It may feel like the COVID-19 pandemic has subsided in Kitsap with all counties in the West Sound area now into Phase 2 of the governor’s “Safe Start” reopening plan, but the state is still seeing anywhere between 200 to 300 new cases daily.
However, the base of the virus outbreak has shifted. Statewide case counts were once dominated by populous King and Snohomish Counties, but those areas have seen sharp declines. Rising numbers have been found in Yakima County, Franklin and Benton Counties (the Tri-Cities region) and Spokane County.
An increase in the number of tests performed has also risen raw case counts while the percent positive rate hovers around six percent. In Kitsap County, the percent positive rate is two percent, even with the confirmation of nine new cases this month. The rolling average in tests performed statewide per day is at about 5,500 with between 7,000 and 8,000 performed during weekdays.
Department of Health Secretary Jonathan Wiesman noted that state officials are aware that even this level of testing is capturing only a fraction of COVID-19 activity, and that an uptick in cases was likely to occur with more folks out and about as restrictions lift.

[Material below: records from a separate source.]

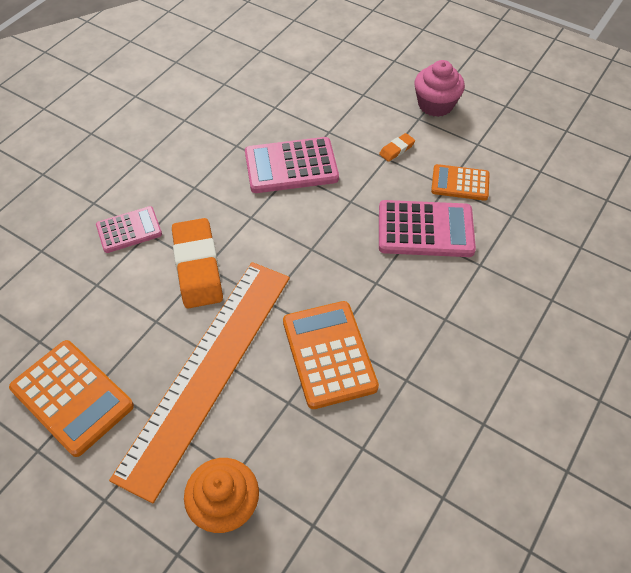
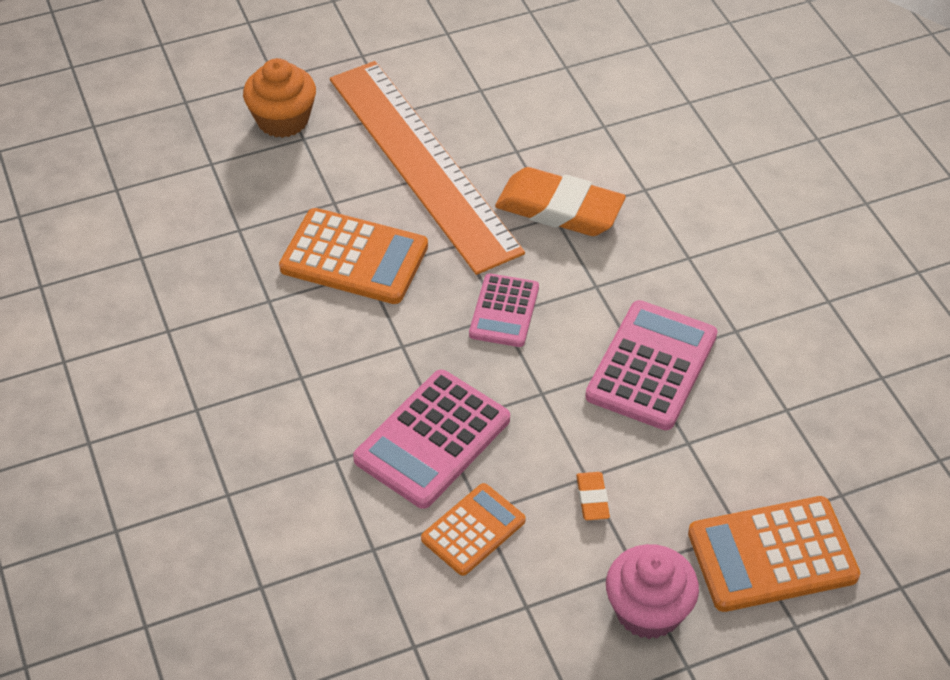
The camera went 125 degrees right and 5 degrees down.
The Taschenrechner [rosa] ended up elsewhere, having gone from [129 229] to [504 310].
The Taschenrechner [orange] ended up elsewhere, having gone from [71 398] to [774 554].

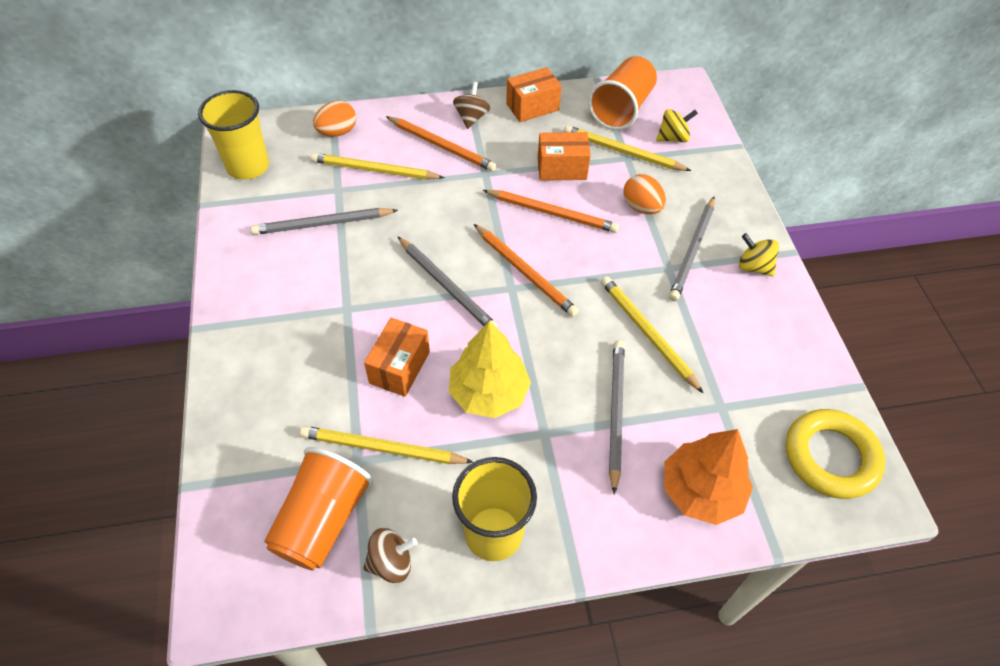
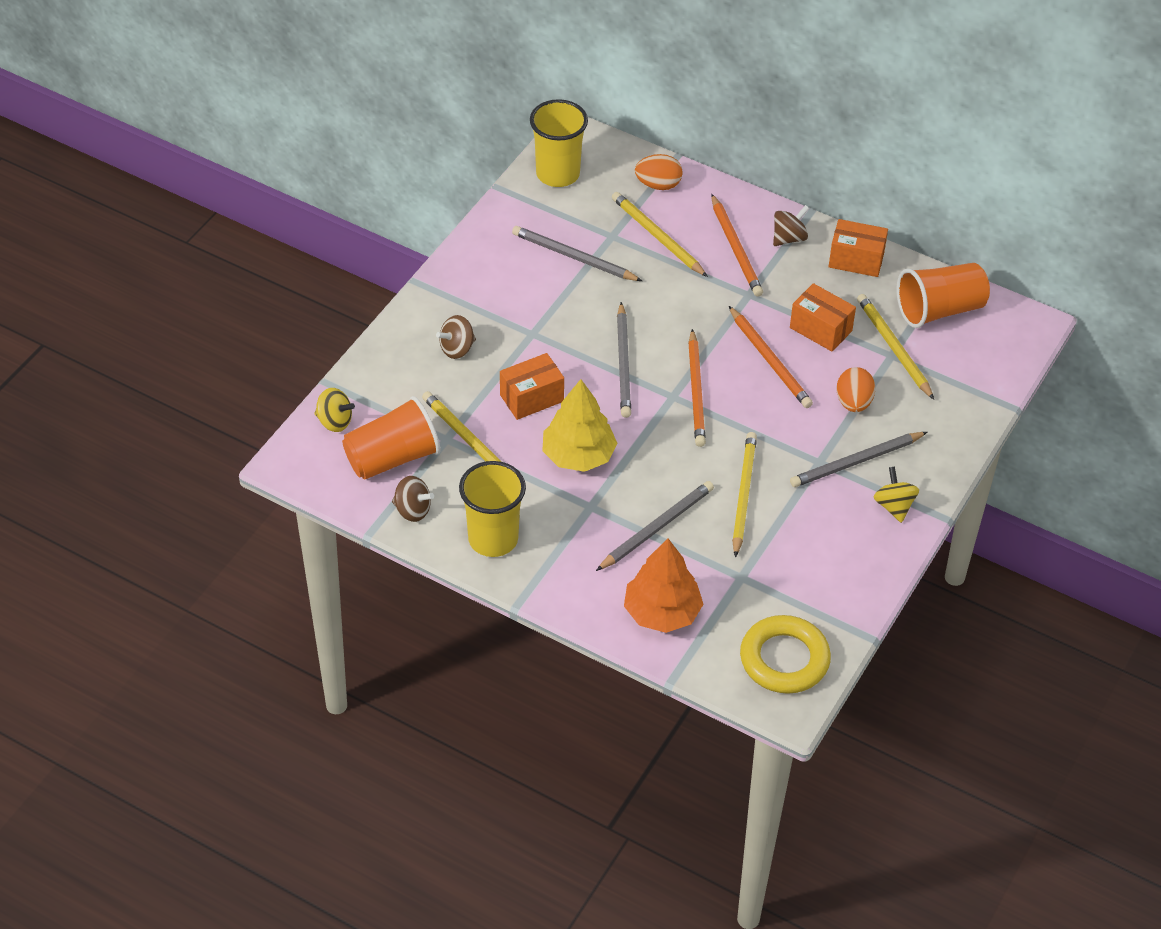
The camera went 40 degrees right and 5 degrees down.
The Kreisel [gelb] ended up elsewhere, having gone from [677 125] to [334 410].
The second view gained the Kreisel [braun] at [456 337].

“This increase is, in many ways, not unexpected,” said Department of Health Secretary Jonathan Wiesman.
A spike in the number of COVID-19 cases may also eventually come through the protests that have happened statewide following the May 25 death of George Floyd at the hands of Minneapolis police.
“It’s a little bit unknown whether last week’s data is going to end up with higher case counts than the week before,” said Dr. Kathy Lofy, state health officer at the Washington Department of Health. “So far, nothing looks too concerning on the statewide level.”
Peaceful protests were held in Kitsap this past week and weekend as well, though the number of attendees certainly did not rival the large-scale protests that happened in major cities around the country. But no matter how large or small the gathering was, Wiesman encouraged anyone who feels they need a test to go get one.
“If you attended a large gathering and you want to get a test, you should certainly feel free to go ahead and do so,” Wiesman said.
Protocol remains the same for anyone who begins to show COVID-19 symptoms — stay home and isolate.
“The single best thing one can do … is to stay home and stay away from others for 14 days, that time period in which symptoms can develop,” Wiesman said.
WHO statements cause confusion
Earlier this week, a World Health Organization said during a media briefing that asymptomatic patients rarely spread COVID-19 to others drew a variety of responses, with many experts stating their disagreement, since it is not known how many people have had the virus, but never developed symptoms.
Wiesman addressed this during this week’s state media briefing, stating that the jury is still out on such a conclusion and that the Department of Health’s guidelines have not changed. Actions such as wearing a face mask in public are still an encouraged behavior for all, not just those who believe they have COVID-19 symptoms.
“We’re still trying to understand how big a part asymptomatic transmission does play in this pandemic,” Wiesman said.